Infine, rimanendo in Argentina Sebastián López Branch con Rio Bravo ci mostra la situazione della zona del Rio della Plata e di quanto la sua biodiversità sia messa in pericolo da vari fattori, non solo anche la vita di milioni di persone è messa in pericolo poiché dipende da questo corridoio ecologico.

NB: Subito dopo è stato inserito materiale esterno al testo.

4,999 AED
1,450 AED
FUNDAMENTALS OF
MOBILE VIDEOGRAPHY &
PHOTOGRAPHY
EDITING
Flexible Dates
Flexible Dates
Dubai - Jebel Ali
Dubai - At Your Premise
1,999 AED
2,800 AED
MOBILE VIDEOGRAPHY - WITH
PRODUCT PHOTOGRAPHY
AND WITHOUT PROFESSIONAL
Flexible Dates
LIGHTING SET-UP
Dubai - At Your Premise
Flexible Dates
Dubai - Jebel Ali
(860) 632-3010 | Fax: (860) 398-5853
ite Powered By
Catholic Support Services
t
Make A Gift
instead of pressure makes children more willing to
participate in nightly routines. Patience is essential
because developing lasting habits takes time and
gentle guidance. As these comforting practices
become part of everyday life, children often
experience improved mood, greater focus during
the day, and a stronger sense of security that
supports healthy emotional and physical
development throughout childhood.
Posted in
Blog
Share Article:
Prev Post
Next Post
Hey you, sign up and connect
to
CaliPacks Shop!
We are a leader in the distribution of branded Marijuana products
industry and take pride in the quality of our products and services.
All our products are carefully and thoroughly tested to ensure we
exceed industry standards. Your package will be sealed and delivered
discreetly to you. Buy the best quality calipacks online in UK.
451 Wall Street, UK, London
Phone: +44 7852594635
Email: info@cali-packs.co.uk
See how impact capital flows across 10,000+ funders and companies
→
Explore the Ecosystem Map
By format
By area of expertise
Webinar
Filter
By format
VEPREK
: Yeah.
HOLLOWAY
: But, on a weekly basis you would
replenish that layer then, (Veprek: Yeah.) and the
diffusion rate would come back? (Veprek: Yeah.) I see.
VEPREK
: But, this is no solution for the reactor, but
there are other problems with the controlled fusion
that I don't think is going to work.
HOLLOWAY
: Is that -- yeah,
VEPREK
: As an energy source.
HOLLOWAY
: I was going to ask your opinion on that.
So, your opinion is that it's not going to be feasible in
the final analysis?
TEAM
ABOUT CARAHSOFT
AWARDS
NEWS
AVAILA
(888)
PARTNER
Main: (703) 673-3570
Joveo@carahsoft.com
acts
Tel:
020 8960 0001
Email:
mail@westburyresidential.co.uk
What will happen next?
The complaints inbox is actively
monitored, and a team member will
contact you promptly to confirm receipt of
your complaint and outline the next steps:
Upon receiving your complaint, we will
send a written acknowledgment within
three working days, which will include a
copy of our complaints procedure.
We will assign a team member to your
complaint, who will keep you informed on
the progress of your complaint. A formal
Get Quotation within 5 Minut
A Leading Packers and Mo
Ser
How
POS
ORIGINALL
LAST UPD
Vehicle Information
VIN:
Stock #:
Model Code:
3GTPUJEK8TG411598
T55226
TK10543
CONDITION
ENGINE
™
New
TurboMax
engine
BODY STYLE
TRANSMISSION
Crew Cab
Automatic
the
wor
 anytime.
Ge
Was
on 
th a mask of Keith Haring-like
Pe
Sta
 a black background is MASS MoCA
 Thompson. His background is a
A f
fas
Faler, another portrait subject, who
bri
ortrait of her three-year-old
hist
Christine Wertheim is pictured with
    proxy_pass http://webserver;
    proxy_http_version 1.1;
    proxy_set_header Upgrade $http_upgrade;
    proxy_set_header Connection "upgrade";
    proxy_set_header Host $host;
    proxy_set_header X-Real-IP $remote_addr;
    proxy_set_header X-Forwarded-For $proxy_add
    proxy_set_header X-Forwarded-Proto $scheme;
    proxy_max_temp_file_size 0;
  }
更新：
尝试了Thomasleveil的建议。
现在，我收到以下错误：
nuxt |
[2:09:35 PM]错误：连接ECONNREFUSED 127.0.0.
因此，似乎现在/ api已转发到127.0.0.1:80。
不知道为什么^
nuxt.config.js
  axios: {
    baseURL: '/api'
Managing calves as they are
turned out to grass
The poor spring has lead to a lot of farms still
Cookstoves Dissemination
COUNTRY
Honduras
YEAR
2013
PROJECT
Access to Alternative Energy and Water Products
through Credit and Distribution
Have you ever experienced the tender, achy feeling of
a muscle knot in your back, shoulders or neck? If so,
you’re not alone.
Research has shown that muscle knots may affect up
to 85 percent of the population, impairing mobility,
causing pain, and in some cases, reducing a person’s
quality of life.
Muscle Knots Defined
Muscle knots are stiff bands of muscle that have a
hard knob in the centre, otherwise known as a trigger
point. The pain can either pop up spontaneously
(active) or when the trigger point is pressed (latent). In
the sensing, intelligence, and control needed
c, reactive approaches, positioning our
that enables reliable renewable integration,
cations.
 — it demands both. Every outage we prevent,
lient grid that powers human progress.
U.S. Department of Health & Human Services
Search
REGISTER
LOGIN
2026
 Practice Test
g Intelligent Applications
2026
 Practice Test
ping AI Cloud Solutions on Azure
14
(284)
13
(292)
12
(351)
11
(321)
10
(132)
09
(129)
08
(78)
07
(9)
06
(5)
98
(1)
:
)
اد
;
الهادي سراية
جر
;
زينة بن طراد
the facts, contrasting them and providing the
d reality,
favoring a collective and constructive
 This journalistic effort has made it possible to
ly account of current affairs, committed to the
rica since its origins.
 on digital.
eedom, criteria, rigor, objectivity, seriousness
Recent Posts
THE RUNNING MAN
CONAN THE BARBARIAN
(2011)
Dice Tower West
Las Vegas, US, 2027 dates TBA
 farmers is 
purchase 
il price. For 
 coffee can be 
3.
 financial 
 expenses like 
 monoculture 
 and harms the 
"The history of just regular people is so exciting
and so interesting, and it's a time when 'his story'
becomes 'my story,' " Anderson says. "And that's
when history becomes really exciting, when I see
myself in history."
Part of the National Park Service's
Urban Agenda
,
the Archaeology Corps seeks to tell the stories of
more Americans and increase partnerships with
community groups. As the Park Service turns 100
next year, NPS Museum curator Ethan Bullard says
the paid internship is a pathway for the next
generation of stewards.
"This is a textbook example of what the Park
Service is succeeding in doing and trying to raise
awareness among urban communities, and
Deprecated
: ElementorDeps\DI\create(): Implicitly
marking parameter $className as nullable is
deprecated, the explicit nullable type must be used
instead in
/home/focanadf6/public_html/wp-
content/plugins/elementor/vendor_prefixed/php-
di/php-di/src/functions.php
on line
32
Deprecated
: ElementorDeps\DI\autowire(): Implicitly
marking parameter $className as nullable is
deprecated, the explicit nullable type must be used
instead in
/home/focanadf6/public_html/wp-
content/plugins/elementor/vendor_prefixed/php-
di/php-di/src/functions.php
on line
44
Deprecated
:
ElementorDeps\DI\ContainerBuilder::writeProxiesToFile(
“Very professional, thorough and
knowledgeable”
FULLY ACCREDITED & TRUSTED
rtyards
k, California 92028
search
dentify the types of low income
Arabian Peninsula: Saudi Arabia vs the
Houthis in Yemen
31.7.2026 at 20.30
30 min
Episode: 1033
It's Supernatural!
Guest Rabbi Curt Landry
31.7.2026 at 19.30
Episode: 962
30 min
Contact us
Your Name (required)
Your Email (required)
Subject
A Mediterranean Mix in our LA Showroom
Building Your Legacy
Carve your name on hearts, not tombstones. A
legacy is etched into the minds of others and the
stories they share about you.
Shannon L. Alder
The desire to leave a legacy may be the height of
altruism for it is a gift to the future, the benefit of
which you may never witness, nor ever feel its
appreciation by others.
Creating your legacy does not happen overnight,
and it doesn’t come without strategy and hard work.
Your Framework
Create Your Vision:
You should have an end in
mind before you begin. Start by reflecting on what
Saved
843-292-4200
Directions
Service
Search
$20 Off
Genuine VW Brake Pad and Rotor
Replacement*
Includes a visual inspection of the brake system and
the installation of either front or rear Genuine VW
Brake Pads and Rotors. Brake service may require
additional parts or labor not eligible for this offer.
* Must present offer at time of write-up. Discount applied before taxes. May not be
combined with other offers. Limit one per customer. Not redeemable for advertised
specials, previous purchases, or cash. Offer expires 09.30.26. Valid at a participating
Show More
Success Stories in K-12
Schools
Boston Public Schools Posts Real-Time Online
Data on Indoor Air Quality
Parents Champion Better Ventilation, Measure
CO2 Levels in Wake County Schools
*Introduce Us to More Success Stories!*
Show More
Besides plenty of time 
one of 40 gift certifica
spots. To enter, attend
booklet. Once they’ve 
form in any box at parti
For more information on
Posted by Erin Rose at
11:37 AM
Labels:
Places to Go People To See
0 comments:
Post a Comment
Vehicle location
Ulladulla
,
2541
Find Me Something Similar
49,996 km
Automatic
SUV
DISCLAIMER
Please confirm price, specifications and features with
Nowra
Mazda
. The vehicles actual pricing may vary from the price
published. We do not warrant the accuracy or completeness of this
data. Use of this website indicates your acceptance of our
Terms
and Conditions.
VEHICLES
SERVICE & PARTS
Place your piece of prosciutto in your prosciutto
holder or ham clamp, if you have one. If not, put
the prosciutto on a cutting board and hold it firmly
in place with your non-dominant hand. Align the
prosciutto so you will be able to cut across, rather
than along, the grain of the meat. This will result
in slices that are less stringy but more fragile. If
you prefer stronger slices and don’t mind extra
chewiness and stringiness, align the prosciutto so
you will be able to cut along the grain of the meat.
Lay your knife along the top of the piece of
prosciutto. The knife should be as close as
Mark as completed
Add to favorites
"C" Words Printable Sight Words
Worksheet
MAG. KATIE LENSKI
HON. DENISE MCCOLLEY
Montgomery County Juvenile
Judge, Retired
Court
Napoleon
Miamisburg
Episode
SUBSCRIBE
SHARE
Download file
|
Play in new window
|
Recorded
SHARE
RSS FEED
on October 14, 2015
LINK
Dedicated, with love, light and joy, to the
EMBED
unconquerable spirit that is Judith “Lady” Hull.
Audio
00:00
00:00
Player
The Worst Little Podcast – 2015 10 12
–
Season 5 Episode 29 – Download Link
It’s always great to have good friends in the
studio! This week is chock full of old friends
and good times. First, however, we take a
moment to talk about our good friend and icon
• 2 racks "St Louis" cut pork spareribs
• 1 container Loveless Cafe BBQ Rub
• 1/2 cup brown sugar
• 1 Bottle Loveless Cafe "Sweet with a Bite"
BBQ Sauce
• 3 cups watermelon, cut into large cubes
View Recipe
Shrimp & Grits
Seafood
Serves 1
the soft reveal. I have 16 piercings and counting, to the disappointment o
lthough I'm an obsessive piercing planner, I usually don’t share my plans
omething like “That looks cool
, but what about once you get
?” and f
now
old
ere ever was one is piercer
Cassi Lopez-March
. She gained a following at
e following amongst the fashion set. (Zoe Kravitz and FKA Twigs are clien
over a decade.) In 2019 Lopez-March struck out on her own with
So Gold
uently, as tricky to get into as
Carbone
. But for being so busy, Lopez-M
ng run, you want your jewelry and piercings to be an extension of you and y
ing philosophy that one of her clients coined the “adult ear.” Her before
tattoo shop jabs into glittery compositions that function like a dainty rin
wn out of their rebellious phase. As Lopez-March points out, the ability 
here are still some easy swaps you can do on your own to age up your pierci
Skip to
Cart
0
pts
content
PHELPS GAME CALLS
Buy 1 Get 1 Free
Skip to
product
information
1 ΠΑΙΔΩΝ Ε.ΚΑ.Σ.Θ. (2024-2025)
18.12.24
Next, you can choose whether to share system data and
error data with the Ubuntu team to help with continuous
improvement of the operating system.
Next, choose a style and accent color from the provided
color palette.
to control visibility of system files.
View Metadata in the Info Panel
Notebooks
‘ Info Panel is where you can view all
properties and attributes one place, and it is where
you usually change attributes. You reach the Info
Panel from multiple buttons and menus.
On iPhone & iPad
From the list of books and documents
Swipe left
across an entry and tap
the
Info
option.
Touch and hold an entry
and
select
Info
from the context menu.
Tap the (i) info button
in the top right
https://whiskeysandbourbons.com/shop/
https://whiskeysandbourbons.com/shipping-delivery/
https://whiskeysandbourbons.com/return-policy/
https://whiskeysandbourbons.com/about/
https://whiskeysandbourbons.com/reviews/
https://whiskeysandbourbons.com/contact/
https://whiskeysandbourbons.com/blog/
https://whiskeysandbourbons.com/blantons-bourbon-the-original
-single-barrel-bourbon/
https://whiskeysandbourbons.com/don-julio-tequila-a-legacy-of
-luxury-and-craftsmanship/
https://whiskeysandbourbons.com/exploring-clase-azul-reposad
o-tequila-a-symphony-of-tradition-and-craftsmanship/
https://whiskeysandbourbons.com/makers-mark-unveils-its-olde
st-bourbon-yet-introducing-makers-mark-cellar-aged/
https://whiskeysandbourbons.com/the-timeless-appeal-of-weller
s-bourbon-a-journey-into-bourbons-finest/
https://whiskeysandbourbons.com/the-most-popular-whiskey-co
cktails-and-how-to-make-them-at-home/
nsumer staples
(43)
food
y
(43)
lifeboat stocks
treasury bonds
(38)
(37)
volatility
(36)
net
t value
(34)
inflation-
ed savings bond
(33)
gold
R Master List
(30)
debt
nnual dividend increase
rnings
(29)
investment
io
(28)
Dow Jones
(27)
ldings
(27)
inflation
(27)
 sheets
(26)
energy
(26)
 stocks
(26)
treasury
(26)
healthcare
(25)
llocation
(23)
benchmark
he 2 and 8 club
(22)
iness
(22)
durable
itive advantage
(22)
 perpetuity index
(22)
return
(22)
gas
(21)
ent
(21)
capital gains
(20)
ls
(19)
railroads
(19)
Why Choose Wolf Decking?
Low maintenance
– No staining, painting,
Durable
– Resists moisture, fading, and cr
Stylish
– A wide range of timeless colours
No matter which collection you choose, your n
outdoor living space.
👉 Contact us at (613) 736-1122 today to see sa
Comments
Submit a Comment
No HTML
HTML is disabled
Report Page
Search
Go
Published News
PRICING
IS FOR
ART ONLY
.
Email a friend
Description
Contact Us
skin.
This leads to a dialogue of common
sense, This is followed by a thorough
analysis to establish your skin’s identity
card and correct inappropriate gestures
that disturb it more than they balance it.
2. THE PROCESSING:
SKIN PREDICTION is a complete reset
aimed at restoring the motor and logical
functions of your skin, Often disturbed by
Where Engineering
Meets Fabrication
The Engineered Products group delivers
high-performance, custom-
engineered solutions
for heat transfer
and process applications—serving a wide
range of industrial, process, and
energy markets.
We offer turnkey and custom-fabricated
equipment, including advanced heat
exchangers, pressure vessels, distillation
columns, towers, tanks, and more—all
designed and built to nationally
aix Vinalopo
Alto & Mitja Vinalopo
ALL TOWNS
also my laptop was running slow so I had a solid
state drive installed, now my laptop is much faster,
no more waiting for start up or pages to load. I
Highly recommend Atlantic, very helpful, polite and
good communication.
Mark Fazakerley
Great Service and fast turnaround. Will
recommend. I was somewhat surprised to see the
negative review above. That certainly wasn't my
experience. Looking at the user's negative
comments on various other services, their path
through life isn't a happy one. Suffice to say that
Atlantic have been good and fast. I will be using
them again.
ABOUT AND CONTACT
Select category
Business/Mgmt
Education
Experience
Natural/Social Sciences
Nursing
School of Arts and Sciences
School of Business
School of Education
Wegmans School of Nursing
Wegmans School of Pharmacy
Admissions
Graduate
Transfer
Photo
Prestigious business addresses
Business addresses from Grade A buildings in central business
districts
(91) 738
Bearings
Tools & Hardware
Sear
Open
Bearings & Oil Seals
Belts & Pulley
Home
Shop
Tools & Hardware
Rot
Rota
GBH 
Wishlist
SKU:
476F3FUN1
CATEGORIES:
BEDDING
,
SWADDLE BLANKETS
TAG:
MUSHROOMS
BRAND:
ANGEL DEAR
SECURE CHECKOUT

©Sebastián López Brach Río Adentro
Questi progetti fotografici ci fanno vedere momenti intimi della quotidianità di quelle persone, ma nello stesso tempo hanno uno scopo sociale poiché possono aumentare la nostra consapevolezza nei confronti di quello che stiamo subendo a livello globale in termini di crisi ambientale e sociale. Eredi della gloriosa fotografia documentaria servono per denunciare qualcosa che altrimenti rimarrebbe invisibile. Inoltre, ci danno lo sguardo che manca ai nostri occhi assuefatti dal benessere, lo sguardo della complessità e ci ricordano che non esistono più villaggi isolati e sperduti con i loro singoli e particolari problemi ma esiste la tribù globale di cui tutti facciamo parte. La fotografia, e l’arte in generale, possono riempire un tassello importante nel pensiero complesso che ci serve per affrontare queste sfide. Siamo cognitivamente impreparati ad affrontare cambiamenti radicali (ma anche piccoli) dei nostri stili di vita, il linguaggio artistico e fotografico può secondo il mio parere essere un ponte, aprirci all’empatia verso situazioni e luoghi così diversi e lontani dai nostri ma che ci riguardano. Ci riguardano perché il Pianeta è unico, le risorse sono comuni e lo sguardo deve essere collettivo per apportare veri cambiamenti.
L’Associazione culturale Pachamama segue una linea etica e sostenibile, riducendo gli sprechi e privilegiando, quando possibile, soluzioni a basso impatto ambientale. Per realizzare questa mostra sono state utilizzati per le stampe fotografiche e l’allestimento della mostra, circa l’80% dei materiali utilizzati proviene da recupero o riuso.
Articolo di Elisa Tommasoni, 29/6/2026
Le fotografie sono state prese dal web e utilizzate esclusivamente a fini formativi.